MemorySegment.close(), threads

Michael Zucchi notzed at gmail.com
Wed Jan 15 11:00:01 UTC 2020


Evening,

Has it been considered to have MemorySegment.close() work on any thread?

As far as I can tell doing so wouldn't impact the other checks on usage 
and it would still 'safely' throw appropriate exceptions for incorrect 
use for anything that erroneously retained a stale reference.

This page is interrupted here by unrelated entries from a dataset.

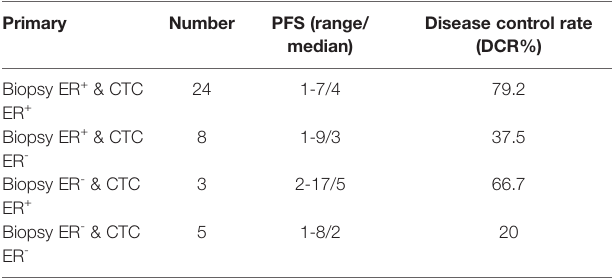
TABLE 2 | Expression pro fi les for ER of IHC results and CTCs, and available PFS and DCR information in the subgroup of patients with available primary tumor IHC results.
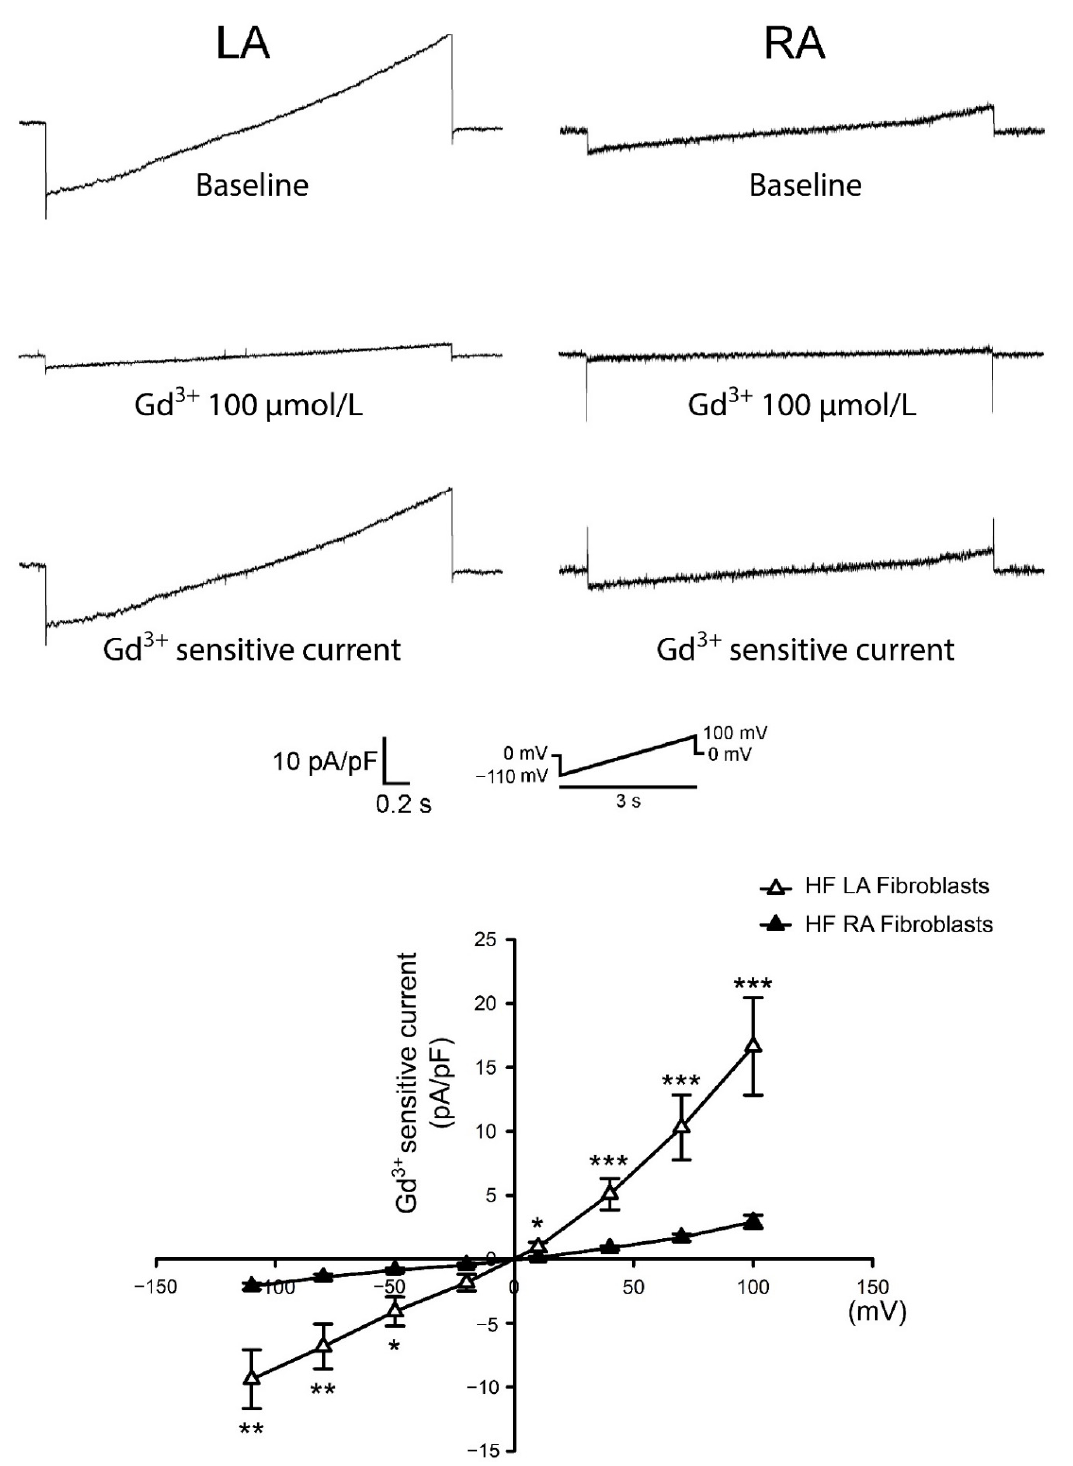
Figure 5. Membrane gadolinium (Gd 3+ )-sensitive currents in isolated passage 0 (P0) left atrium (LA) and right atrium (RA) fibroblasts from heart failure (HF) rats. Left panels reveal tracings of the Gd 3+ (100 μ mol/L)-sensitive non-selective cation current from HF LA fibroblasts (n = 10 from six rats), HF RA fibroblasts (n = 10 from five rats). Right panels reveal the current/voltage (I/V) relationship of the Gd 3+ -sensitive non-selective cation current. * p < 0.05, ** p < 0.01, *** p < 0.005. The insets in the current traces show the various clamp protocols.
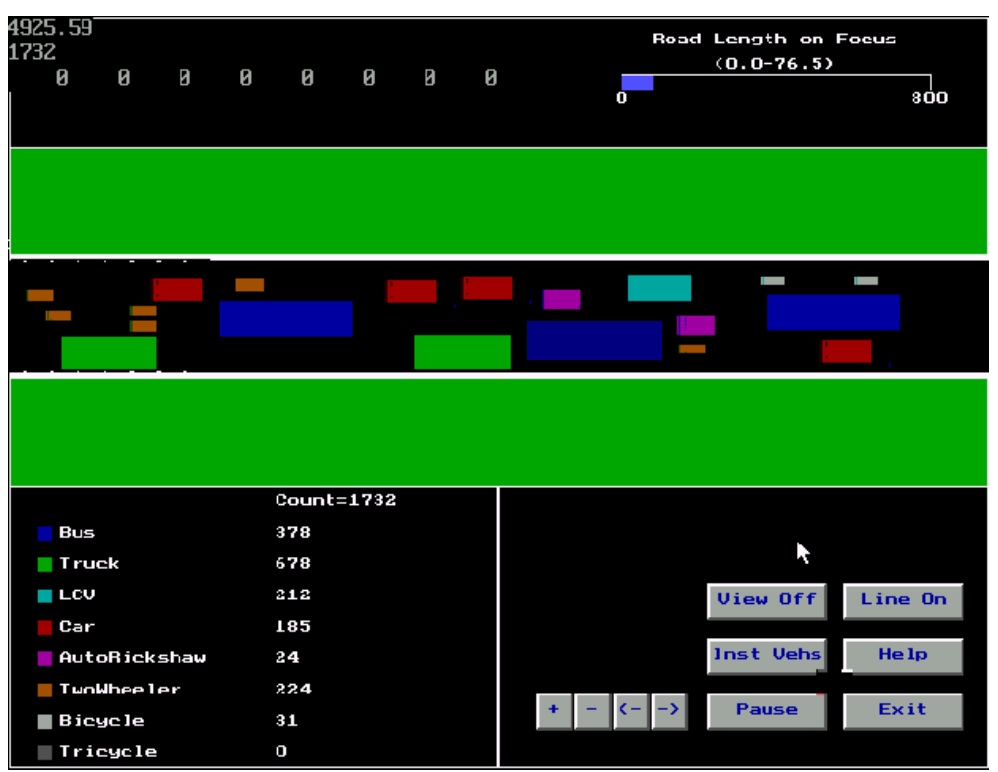
Figure 2. Snapshot of animation of simulated heterogeneous traffic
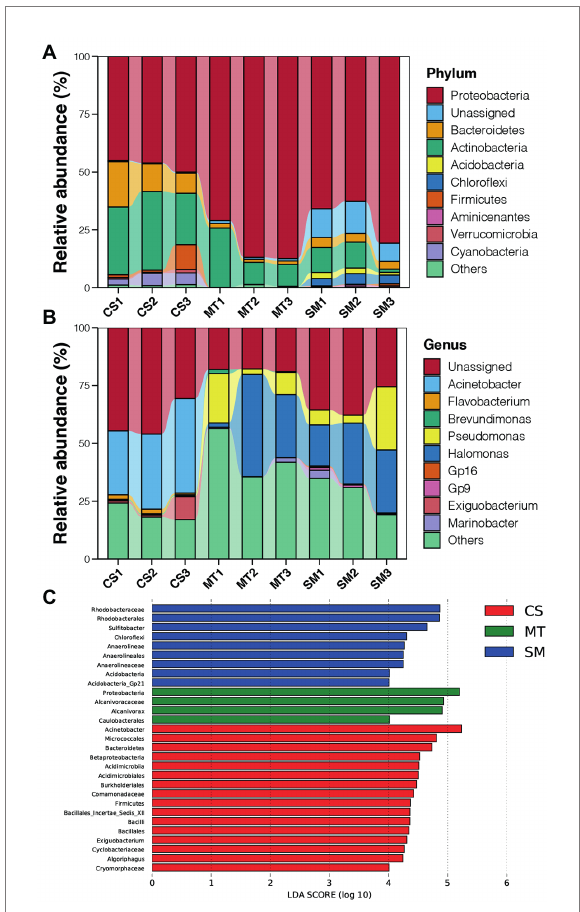
FIGURE 2 (A) Relative abundances of dominant bacterial phyla in sediments of CS, MT, and MS groups. (B) Relative abundances of dominant bacterial genera in sediments of CS, MT, and MS groups. (C) The LEfSe analysis results of sediment microbial communities among CS, MT, and MS groups. Linear discriminant analysis (LDA) score was used to discover biomarkers in different ecosystem groups. The threshold value was log10 (LDA score) >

This would enable a couple of common processing flows which are 
currently impossible such as worker threads or parallel streams 
returning results, and using reference queues for any object that uses a 
java-allocated memory segment. This doesn't really occur very often as 
such resources are typically allocated by C (being unbeholden to such 
restrictions), and in the worst case values can be copied by 
hand-marshalling to pojos.

But SystemABI.upcallStub() can't be changed or copied which makes a few 
things inconvenient like lambdas caching such stubs (as they can have no 
close() method), or any function/object that has a setter for a 
callback.  Such a setter needs to keep the callback stub around for 
freeing later - either when the setter is invoked again or the object 
that uses it is closed and limiting that to the originating thread seems 
overbearing.

As an aside, a zeroing allocateNative would also be useful just as it is 
in C: for convenience, and security.